## begin Text section

Third, in democratic politics, people should "formulate and justify policy in terms that all understand, on the basis of principles that as many as possible can share". Christian philosopher Christopher Eberle calls this the "obligation to pursue public justification" and commends it as part of a wider "ideal of conscientious engagement". That is, citizens who respect each other as equals should do their best to appeal to public norms their fellow citizens can affirm or at least acknowledge as valid, and not just for the obvious pragmatic reason that they might actually be listened to.

Many religious citizens will thus be grateful to Baggini for marking out some promising shared ground. But when we try to specify the precise meaning of the second and third features of his secular state, we rapidly find ourselves in territory that is hotly contested both within and between religious and secular worldviews. "State neutrality" implies some notion of equal treatment. But while it plainly rules out the official "establishment" of a worldview – Christianity in the Roman empire, Islam in Iran, or atheistic communism in the USSR – it is far from obvious what else it implies. Does it exclude all and any state funding of faith-based schooling, as in the US, or does it require a pluralistic European model in which several religious and worldview-based schools are funded proportionately? Does it mandate equal recognition of all conceptions of "marriage" or only those honouring the equality of men and women (or men and men, and women and women)? Appealing to "neutrality" doesn't solve questions like these, but merely prods at a hornets' nest of vigorous disagreement. Neutrality itself is an empty concept that is parasitic upon a prior social ontology that takes a view on the nature of the entities among which the state is supposed to be neutral.

## end Text section
## begin Dataset content

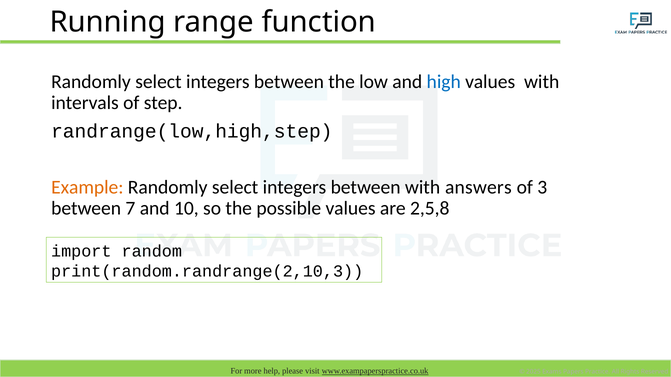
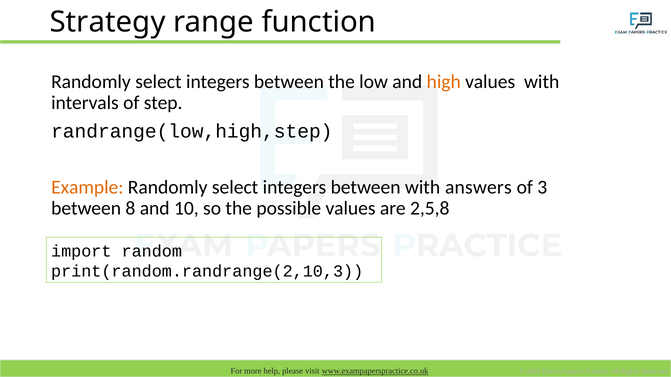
Running: Running -> Strategy
high colour: blue -> orange
7: 7 -> 8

## end Dataset content

*Problems*
1. In the passage on secular politics, what name does Christopher Eberle give to the duty to "formulate and justify policy in terms that all understand"?
2. Please translate this sentence from the passage on secular politics into Spanish: "Appealing to "neutrality" doesn't solve questions like these, but merely prods at a hornets' nest of vigorous disagreement."
3. Give a continuation of the passage on secular politics, starting after its final sentence.
The listing isn't needed for any of this.

*The results*
1. He calls it the "obligation to pursue public justification."

2. Apelar a la "neutralidad" no resuelve cuestiones como estas, sino que simplemente remueve un avispero de vigoroso desacuerdo.

3.
Specifying what "public justification" amounts to is no less demanding. After an exhaustive analysis of what the term might actually require of participants in democratic debate, Eberle concludes that both religious and secular citizens may, despite their best efforts, find themselves coming up with justifications that turn out to seem invalid by many members of the public. And this isn't a sign of epistemic failure, only of the inherent limits of rational communication in a morally fragmented culture. The problem isn't unintelligibility: any passably educated secular humanist can make sense of an appeal to an ancient Hebrew text, just as a reasonably well-informed Muslim can make sense of a Kantian conception of human dignity. The problem is incompatibility; the deep chasm separating one citizen's deepest worldview commitments from another's.

More troublingly, the requirement to justify one's policy commitments only in terms of supposedly "shared principles" can serve to entrench the discursive hegemony of whatever happens to be the current majority position – such as the stubbornly persistent yet irrational faith, shared by every party except the Greens, that endless growth of GDP is the only way out of recession and even the only route to address global warming. Marginalised minorities know all about the power of such hegemonic convictions when their dissenting demands run up against what a complacent majority takes as self-evidently true.

The high principle of article eight of the heathen manifesto has flagged up an important debate. Let's now take up the difficult work of analysing what it might actually mean on the ground.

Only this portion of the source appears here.